Cervical cancer presents a significant global health challenge, affecting patients and healthcare systems. Early identification and accurate prediction of risk factors are essential for reducing incidence and improving patient outcomes. This study focuses on predicting indicators and diagnosing cervical cancer using a comprehensive dataset that includes demographic information, lifestyle factors, and medical histories. We developed a predictive model to aid early diagnosis and identify key risk factors. The dataset consists of four cervical cancer tests—Hinselmann, Schiller, cytology, and biopsy—with 858 participants and 30 features. We addressed 22.14% of missing values using the MICE iterative imputer and balanced the data through the synthetic minority oversampling technique (SMOTE). We applied five machine learning algorithms: random forest (RF), linear regression (LR), support vector machine (SVM), K-nearest neighbors (KNN), and extreme gradient boosting (XGBoost). The SpFSR technique was utilized to enhance feature selection, assessing how a subset of features could maintain high accuracy compared to the full model. Our findings showed that selecting fewer features, such as half or even a quarter of the variables, still yielded strong results, emphasizing the importance of careful feature selection in cervical cancer prediction. The RF algorithm achieved the highest accuracy, with 99% using the full feature set and 98% with a reduced set of five features. Notably, diagnosis and hormonal contraceptives were identified as significant predictors. Hormonal contraceptives, which can affect cervical health, are linked to increased risks of HPV infection and cervical cancer. This study highlights the role of SpFSR in improving prediction models and suggests that external validation is necessary to confirm our findings in diverse populations. Further research should explore additional datasets and variables not covered in this study, as well as the model’s practical applicability in clinical settings.

Abstract Image

查看原文本刊更多论文

宫颈癌预测和危险因素识别的综合机器学习模型

子宫颈癌是一项重大的全球卫生挑战，影响着患者和卫生保健系统。早期识别和准确预测危险因素对于降低发病率和改善患者预后至关重要。本研究的重点是使用包括人口统计信息、生活方式因素和病史在内的综合数据集预测指标和诊断宫颈癌。我们开发了一个预测模型来帮助早期诊断和识别关键的危险因素。该数据集包括四种宫颈癌检测——hinselmann、Schiller、细胞学和活组织检查——共有858名参与者和30个特征。我们使用MICE迭代输入器解决了22.14%的缺失值，并通过合成少数过采样技术（SMOTE）平衡了数据。我们应用了五种机器学习算法：随机森林（RF）、线性回归（LR）、支持向量机（SVM）、k近邻（KNN）和极端梯度增强（XGBoost）。利用SpFSR技术增强特征选择，评估特征子集与完整模型相比如何保持较高的准确性。我们的研究结果表明，选择更少的特征，如一半甚至四分之一的变量，仍然产生了强有力的结果，强调了仔细的特征选择在宫颈癌预测中的重要性。RF算法实现了最高的准确率，使用完整特征集的准确率为99%，使用精简的5个特征集的准确率为98%。值得注意的是，诊断和激素避孕药被确定为重要的预测因素。激素避孕药会影响宫颈健康，与HPV感染和宫颈癌的风险增加有关。该研究强调了SpFSR在改进预测模型中的作用，并表明需要外部验证才能在不同人群中证实我们的发现。进一步的研究应该探索本研究未涵盖的其他数据集和变量，以及该模型在临床环境中的实际适用性。
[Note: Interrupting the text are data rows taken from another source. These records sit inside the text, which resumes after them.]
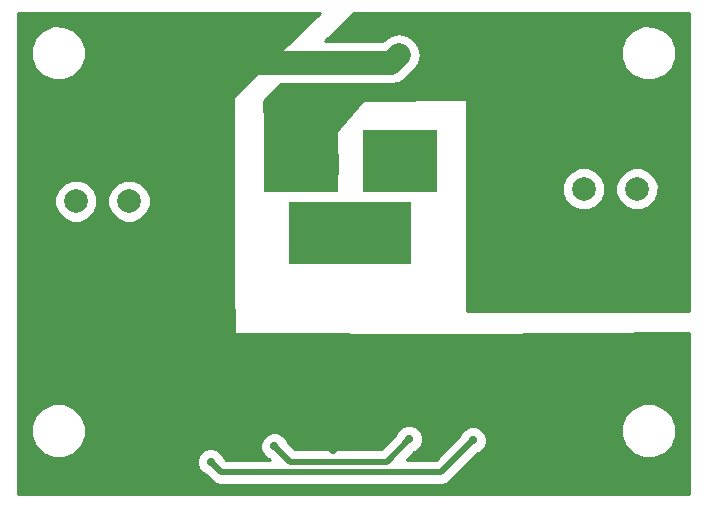
<source format=gbl>
G04 (created by PCBNEW (2013-08-24 BZR 4298)-stable) date Wed 19 Mar 2014 03:55:45 AM PDT*
%MOIN*%
G04 Gerber Fmt 3.4, Leading zero omitted, Abs format*
%FSLAX34Y34*%
G01*
G70*
G90*
G04 APERTURE LIST*
%ADD10C,0.005906*%
%ADD11C,0.078700*%
%ADD12C,0.019685*%
%ADD13R,0.245276X0.206693*%
%ADD14R,0.405512X0.206693*%
%ADD15C,0.027559*%
%ADD16C,0.019685*%
%ADD17C,0.078740*%
%ADD18C,0.027559*%
%ADD19C,0.010000*%
G04 APERTURE END LIST*
G54D10*
G54D11*
X65550Y-41141D03*
X67322Y-41141D03*
X50394Y-41551D03*
X48622Y-41551D03*
G54D12*
X55147Y-39437D03*
X55541Y-39437D03*
X55935Y-39437D03*
X56328Y-39437D03*
X56722Y-39437D03*
X57116Y-39437D03*
X60395Y-39437D03*
X60001Y-39437D03*
X59608Y-39437D03*
X59214Y-39437D03*
X58820Y-39437D03*
X58427Y-39437D03*
X60395Y-39830D03*
X60001Y-39830D03*
X59608Y-39830D03*
X59214Y-39830D03*
X58820Y-39830D03*
X58427Y-39830D03*
X57116Y-39830D03*
X56722Y-39830D03*
X56328Y-39830D03*
X55935Y-39830D03*
X55541Y-39830D03*
X55147Y-39830D03*
X58427Y-40224D03*
X58820Y-40224D03*
X59214Y-40224D03*
X59608Y-40224D03*
X60001Y-40224D03*
X60395Y-40224D03*
X57116Y-40224D03*
X56722Y-40224D03*
X56328Y-40224D03*
X55935Y-40224D03*
X55541Y-40224D03*
X55147Y-40224D03*
X55147Y-40618D03*
X55541Y-40618D03*
X55935Y-40618D03*
X56328Y-40618D03*
X56722Y-40618D03*
X57116Y-40618D03*
X58427Y-40618D03*
X58820Y-40618D03*
X59214Y-40618D03*
X59608Y-40618D03*
X60001Y-40618D03*
X60395Y-40618D03*
X55147Y-41011D03*
X55541Y-41011D03*
X55935Y-41011D03*
X56328Y-41011D03*
X56722Y-41011D03*
X57116Y-41011D03*
X58427Y-41011D03*
X58820Y-41011D03*
X59214Y-41011D03*
X59608Y-41011D03*
X60001Y-41011D03*
X60395Y-41011D03*
X58362Y-41838D03*
X58755Y-41838D03*
X59149Y-41838D03*
X59543Y-41838D03*
X59543Y-42232D03*
X59149Y-42232D03*
X58755Y-42232D03*
X58362Y-42232D03*
X59543Y-42625D03*
X59149Y-42625D03*
X58755Y-42625D03*
X58362Y-42625D03*
X58362Y-43019D03*
X58755Y-43019D03*
X59149Y-43019D03*
X59543Y-43019D03*
X58362Y-43413D03*
X58755Y-43413D03*
X59149Y-43413D03*
X59543Y-43413D03*
X57968Y-43413D03*
X57574Y-43413D03*
X57181Y-43413D03*
X56787Y-43413D03*
X56393Y-43413D03*
X56000Y-43413D03*
X57968Y-43019D03*
X57574Y-43019D03*
X57181Y-43019D03*
X56787Y-43019D03*
X56393Y-43019D03*
X56000Y-43019D03*
X56000Y-42625D03*
X56393Y-42625D03*
X56787Y-42625D03*
X57181Y-42625D03*
X57574Y-42625D03*
X57968Y-42625D03*
X56000Y-42232D03*
X56393Y-42232D03*
X56787Y-42232D03*
X57181Y-42232D03*
X57574Y-42232D03*
X57968Y-42232D03*
X57968Y-41838D03*
X57574Y-41838D03*
X57181Y-41838D03*
X56787Y-41838D03*
X56393Y-41838D03*
X56000Y-41838D03*
G54D13*
X56131Y-40224D03*
X59411Y-40224D03*
G54D14*
X57771Y-42625D03*
G54D15*
X55236Y-49724D03*
X59724Y-49488D03*
X48503Y-45984D03*
X66259Y-46653D03*
X59389Y-36681D03*
X56661Y-46688D03*
X57267Y-49787D03*
X53129Y-36944D03*
X65220Y-37039D03*
X61850Y-49527D03*
X53110Y-50236D03*
G54D16*
X55748Y-50236D02*
X55236Y-49724D01*
X58976Y-50236D02*
X55748Y-50236D01*
X59724Y-49488D02*
X58976Y-50236D01*
G54D17*
X59389Y-36681D02*
X59125Y-36944D01*
X59125Y-36944D02*
X53129Y-36944D01*
G54D18*
X57267Y-49787D02*
X57204Y-49850D01*
G54D17*
X53066Y-37007D02*
X53066Y-37035D01*
X53129Y-36944D02*
X53066Y-37007D01*
G54D16*
X61850Y-49527D02*
X60787Y-50590D01*
X60787Y-50590D02*
X53464Y-50590D01*
X53464Y-50590D02*
X53110Y-50236D01*
G54D10*
G36*
X69044Y-45225D02*
X68632Y-45225D01*
X68632Y-36432D01*
X68493Y-36095D01*
X68236Y-35837D01*
X67899Y-35698D01*
X67535Y-35697D01*
X67198Y-35837D01*
X66940Y-36094D01*
X66800Y-36431D01*
X66800Y-36795D01*
X66939Y-37132D01*
X67196Y-37390D01*
X67533Y-37530D01*
X67897Y-37530D01*
X68234Y-37391D01*
X68492Y-37133D01*
X68632Y-36797D01*
X68632Y-36432D01*
X68632Y-45225D01*
X68042Y-45225D01*
X68042Y-40999D01*
X67932Y-40734D01*
X67730Y-40532D01*
X67466Y-40422D01*
X67180Y-40422D01*
X66916Y-40531D01*
X66713Y-40733D01*
X66603Y-40998D01*
X66603Y-41284D01*
X66712Y-41548D01*
X66915Y-41750D01*
X67179Y-41860D01*
X67465Y-41860D01*
X67729Y-41751D01*
X67932Y-41549D01*
X68041Y-41285D01*
X68042Y-40999D01*
X68042Y-45225D01*
X66270Y-45225D01*
X66270Y-40999D01*
X66160Y-40734D01*
X65958Y-40532D01*
X65694Y-40422D01*
X65408Y-40422D01*
X65144Y-40531D01*
X64941Y-40733D01*
X64831Y-40998D01*
X64831Y-41284D01*
X64940Y-41548D01*
X65143Y-41750D01*
X65407Y-41860D01*
X65693Y-41860D01*
X65957Y-41751D01*
X66160Y-41549D01*
X66269Y-41285D01*
X66270Y-40999D01*
X66270Y-45225D01*
X61664Y-45225D01*
X61664Y-38138D01*
X58181Y-38170D01*
X57393Y-39099D01*
X57280Y-39256D01*
X57314Y-40656D01*
X55218Y-40724D01*
X54997Y-40476D01*
X54897Y-38205D01*
X55452Y-37664D01*
X59125Y-37664D01*
X59401Y-37609D01*
X59401Y-37609D01*
X59634Y-37453D01*
X59898Y-37189D01*
X60054Y-36956D01*
X60109Y-36681D01*
X60054Y-36405D01*
X59898Y-36172D01*
X59665Y-36016D01*
X59389Y-35961D01*
X59114Y-36016D01*
X58881Y-36172D01*
X58828Y-36225D01*
X56929Y-36225D01*
X57894Y-35286D01*
X62204Y-35286D01*
X69044Y-35286D01*
X69044Y-45225D01*
X69044Y-45225D01*
G37*
G54D19*
X69044Y-45225D02*
X68632Y-45225D01*
X68632Y-36432D01*
X68493Y-36095D01*
X68236Y-35837D01*
X67899Y-35698D01*
X67535Y-35697D01*
X67198Y-35837D01*
X66940Y-36094D01*
X66800Y-36431D01*
X66800Y-36795D01*
X66939Y-37132D01*
X67196Y-37390D01*
X67533Y-37530D01*
X67897Y-37530D01*
X68234Y-37391D01*
X68492Y-37133D01*
X68632Y-36797D01*
X68632Y-36432D01*
X68632Y-45225D01*
X68042Y-45225D01*
X68042Y-40999D01*
X67932Y-40734D01*
X67730Y-40532D01*
X67466Y-40422D01*
X67180Y-40422D01*
X66916Y-40531D01*
X66713Y-40733D01*
X66603Y-40998D01*
X66603Y-41284D01*
X66712Y-41548D01*
X66915Y-41750D01*
X67179Y-41860D01*
X67465Y-41860D01*
X67729Y-41751D01*
X67932Y-41549D01*
X68041Y-41285D01*
X68042Y-40999D01*
X68042Y-45225D01*
X66270Y-45225D01*
X66270Y-40999D01*
X66160Y-40734D01*
X65958Y-40532D01*
X65694Y-40422D01*
X65408Y-40422D01*
X65144Y-40531D01*
X64941Y-40733D01*
X64831Y-40998D01*
X64831Y-41284D01*
X64940Y-41548D01*
X65143Y-41750D01*
X65407Y-41860D01*
X65693Y-41860D01*
X65957Y-41751D01*
X66160Y-41549D01*
X66269Y-41285D01*
X66270Y-40999D01*
X66270Y-45225D01*
X61664Y-45225D01*
X61664Y-38138D01*
X58181Y-38170D01*
X57393Y-39099D01*
X57280Y-39256D01*
X57314Y-40656D01*
X55218Y-40724D01*
X54997Y-40476D01*
X54897Y-38205D01*
X55452Y-37664D01*
X59125Y-37664D01*
X59401Y-37609D01*
X59401Y-37609D01*
X59634Y-37453D01*
X59898Y-37189D01*
X60054Y-36956D01*
X60109Y-36681D01*
X60054Y-36405D01*
X59898Y-36172D01*
X59665Y-36016D01*
X59389Y-35961D01*
X59114Y-36016D01*
X58881Y-36172D01*
X58828Y-36225D01*
X56929Y-36225D01*
X57894Y-35286D01*
X62204Y-35286D01*
X69044Y-35286D01*
X69044Y-45225D01*
G54D10*
G36*
X69044Y-51327D02*
X68632Y-51327D01*
X68632Y-49031D01*
X68493Y-48694D01*
X68236Y-48436D01*
X67899Y-48296D01*
X67535Y-48296D01*
X67198Y-48435D01*
X66940Y-48692D01*
X66800Y-49029D01*
X66800Y-49394D01*
X66939Y-49730D01*
X67196Y-49988D01*
X67533Y-50128D01*
X67897Y-50128D01*
X68234Y-49989D01*
X68492Y-49732D01*
X68632Y-49395D01*
X68632Y-49031D01*
X68632Y-51327D01*
X62313Y-51327D01*
X62313Y-49435D01*
X62243Y-49265D01*
X62113Y-49134D01*
X61942Y-49064D01*
X61758Y-49064D01*
X61588Y-49134D01*
X61457Y-49264D01*
X61418Y-49360D01*
X60611Y-50166D01*
X59645Y-50166D01*
X59891Y-49920D01*
X59986Y-49881D01*
X60117Y-49751D01*
X60187Y-49580D01*
X60187Y-49396D01*
X60117Y-49226D01*
X59987Y-49095D01*
X59816Y-49024D01*
X59632Y-49024D01*
X59462Y-49095D01*
X59331Y-49225D01*
X59292Y-49320D01*
X58800Y-49812D01*
X55923Y-49812D01*
X55668Y-49556D01*
X55629Y-49462D01*
X55499Y-49331D01*
X55328Y-49261D01*
X55144Y-49260D01*
X54974Y-49331D01*
X54843Y-49461D01*
X54772Y-49631D01*
X54772Y-49816D01*
X54843Y-49986D01*
X54973Y-50117D01*
X55068Y-50156D01*
X55078Y-50166D01*
X53640Y-50166D01*
X53542Y-50068D01*
X53503Y-49974D01*
X53373Y-49843D01*
X53202Y-49772D01*
X53018Y-49772D01*
X52848Y-49843D01*
X52717Y-49973D01*
X52646Y-50143D01*
X52646Y-50327D01*
X52717Y-50498D01*
X52847Y-50628D01*
X52942Y-50668D01*
X53164Y-50890D01*
X53302Y-50982D01*
X53464Y-51014D01*
X60787Y-51014D01*
X60949Y-50982D01*
X61087Y-50890D01*
X62017Y-49959D01*
X62112Y-49920D01*
X62243Y-49790D01*
X62313Y-49620D01*
X62313Y-49435D01*
X62313Y-51327D01*
X51113Y-51327D01*
X51113Y-41408D01*
X51003Y-41144D01*
X50801Y-40941D01*
X50537Y-40832D01*
X50251Y-40831D01*
X49987Y-40941D01*
X49784Y-41143D01*
X49675Y-41407D01*
X49674Y-41693D01*
X49784Y-41957D01*
X49986Y-42160D01*
X50250Y-42270D01*
X50536Y-42270D01*
X50800Y-42161D01*
X51003Y-41959D01*
X51112Y-41694D01*
X51113Y-41408D01*
X51113Y-51327D01*
X49341Y-51327D01*
X49341Y-41408D01*
X49231Y-41144D01*
X49029Y-40941D01*
X48947Y-40907D01*
X48947Y-36432D01*
X48808Y-36095D01*
X48551Y-35837D01*
X48214Y-35698D01*
X47850Y-35697D01*
X47513Y-35837D01*
X47255Y-36094D01*
X47115Y-36431D01*
X47115Y-36795D01*
X47254Y-37132D01*
X47511Y-37390D01*
X47848Y-37530D01*
X48212Y-37530D01*
X48549Y-37391D01*
X48807Y-37133D01*
X48947Y-36797D01*
X48947Y-36432D01*
X48947Y-40907D01*
X48765Y-40832D01*
X48479Y-40831D01*
X48215Y-40941D01*
X48012Y-41143D01*
X47903Y-41407D01*
X47902Y-41693D01*
X48012Y-41957D01*
X48214Y-42160D01*
X48478Y-42270D01*
X48764Y-42270D01*
X49028Y-42161D01*
X49231Y-41959D01*
X49340Y-41694D01*
X49341Y-41408D01*
X49341Y-51327D01*
X48947Y-51327D01*
X48947Y-49031D01*
X48808Y-48694D01*
X48551Y-48436D01*
X48214Y-48296D01*
X47850Y-48296D01*
X47513Y-48435D01*
X47255Y-48692D01*
X47115Y-49029D01*
X47115Y-49394D01*
X47254Y-49730D01*
X47511Y-49988D01*
X47848Y-50128D01*
X48212Y-50128D01*
X48549Y-49989D01*
X48807Y-49732D01*
X48947Y-49395D01*
X48947Y-49031D01*
X48947Y-51327D01*
X46703Y-51327D01*
X46703Y-35286D01*
X56765Y-35286D01*
X53851Y-38092D01*
X53851Y-44252D01*
X53888Y-45994D01*
X61645Y-46006D01*
X69044Y-45955D01*
X69044Y-51327D01*
X69044Y-51327D01*
G37*
G54D19*
X69044Y-51327D02*
X68632Y-51327D01*
X68632Y-49031D01*
X68493Y-48694D01*
X68236Y-48436D01*
X67899Y-48296D01*
X67535Y-48296D01*
X67198Y-48435D01*
X66940Y-48692D01*
X66800Y-49029D01*
X66800Y-49394D01*
X66939Y-49730D01*
X67196Y-49988D01*
X67533Y-50128D01*
X67897Y-50128D01*
X68234Y-49989D01*
X68492Y-49732D01*
X68632Y-49395D01*
X68632Y-49031D01*
X68632Y-51327D01*
X62313Y-51327D01*
X62313Y-49435D01*
X62243Y-49265D01*
X62113Y-49134D01*
X61942Y-49064D01*
X61758Y-49064D01*
X61588Y-49134D01*
X61457Y-49264D01*
X61418Y-49360D01*
X60611Y-50166D01*
X59645Y-50166D01*
X59891Y-49920D01*
X59986Y-49881D01*
X60117Y-49751D01*
X60187Y-49580D01*
X60187Y-49396D01*
X60117Y-49226D01*
X59987Y-49095D01*
X59816Y-49024D01*
X59632Y-49024D01*
X59462Y-49095D01*
X59331Y-49225D01*
X59292Y-49320D01*
X58800Y-49812D01*
X55923Y-49812D01*
X55668Y-49556D01*
X55629Y-49462D01*
X55499Y-49331D01*
X55328Y-49261D01*
X55144Y-49260D01*
X54974Y-49331D01*
X54843Y-49461D01*
X54772Y-49631D01*
X54772Y-49816D01*
X54843Y-49986D01*
X54973Y-50117D01*
X55068Y-50156D01*
X55078Y-50166D01*
X53640Y-50166D01*
X53542Y-50068D01*
X53503Y-49974D01*
X53373Y-49843D01*
X53202Y-49772D01*
X53018Y-49772D01*
X52848Y-49843D01*
X52717Y-49973D01*
X52646Y-50143D01*
X52646Y-50327D01*
X52717Y-50498D01*
X52847Y-50628D01*
X52942Y-50668D01*
X53164Y-50890D01*
X53302Y-50982D01*
X53464Y-51014D01*
X60787Y-51014D01*
X60949Y-50982D01*
X61087Y-50890D01*
X62017Y-49959D01*
X62112Y-49920D01*
X62243Y-49790D01*
X62313Y-49620D01*
X62313Y-49435D01*
X62313Y-51327D01*
X51113Y-51327D01*
X51113Y-41408D01*
X51003Y-41144D01*
X50801Y-40941D01*
X50537Y-40832D01*
X50251Y-40831D01*
X49987Y-40941D01*
X49784Y-41143D01*
X49675Y-41407D01*
X49674Y-41693D01*
X49784Y-41957D01*
X49986Y-42160D01*
X50250Y-42270D01*
X50536Y-42270D01*
X50800Y-42161D01*
X51003Y-41959D01*
X51112Y-41694D01*
X51113Y-41408D01*
X51113Y-51327D01*
X49341Y-51327D01*
X49341Y-41408D01*
X49231Y-41144D01*
X49029Y-40941D01*
X48947Y-40907D01*
X48947Y-36432D01*
X48808Y-36095D01*
X48551Y-35837D01*
X48214Y-35698D01*
X47850Y-35697D01*
X47513Y-35837D01*
X47255Y-36094D01*
X47115Y-36431D01*
X47115Y-36795D01*
X47254Y-37132D01*
X47511Y-37390D01*
X47848Y-37530D01*
X48212Y-37530D01*
X48549Y-37391D01*
X48807Y-37133D01*
X48947Y-36797D01*
X48947Y-36432D01*
X48947Y-40907D01*
X48765Y-40832D01*
X48479Y-40831D01*
X48215Y-40941D01*
X48012Y-41143D01*
X47903Y-41407D01*
X47902Y-41693D01*
X48012Y-41957D01*
X48214Y-42160D01*
X48478Y-42270D01*
X48764Y-42270D01*
X49028Y-42161D01*
X49231Y-41959D01*
X49340Y-41694D01*
X49341Y-41408D01*
X49341Y-51327D01*
X48947Y-51327D01*
X48947Y-49031D01*
X48808Y-48694D01*
X48551Y-48436D01*
X48214Y-48296D01*
X47850Y-48296D01*
X47513Y-48435D01*
X47255Y-48692D01*
X47115Y-49029D01*
X47115Y-49394D01*
X47254Y-49730D01*
X47511Y-49988D01*
X47848Y-50128D01*
X48212Y-50128D01*
X48549Y-49989D01*
X48807Y-49732D01*
X48947Y-49395D01*
X48947Y-49031D01*
X48947Y-51327D01*
X46703Y-51327D01*
X46703Y-35286D01*
X56765Y-35286D01*
X53851Y-38092D01*
X53851Y-44252D01*
X53888Y-45994D01*
X61645Y-46006D01*
X69044Y-45955D01*
X69044Y-51327D01*
M02*

</source>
本文章由计算机程序翻译，如有差异，请以英文原文为准。

求助全文

约1分钟内获得全文求助全文

来源期刊

Human Behavior and Emerging Technologies Social Sciences-Social Sciences (all)

CiteScore

17.20

自引率

8.70%

发文量

期刊介绍： Human Behavior and Emerging Technologies is an interdisciplinary journal dedicated to publishing high-impact research that enhances understanding of the complex interactions between diverse human behavior and emerging digital technologies.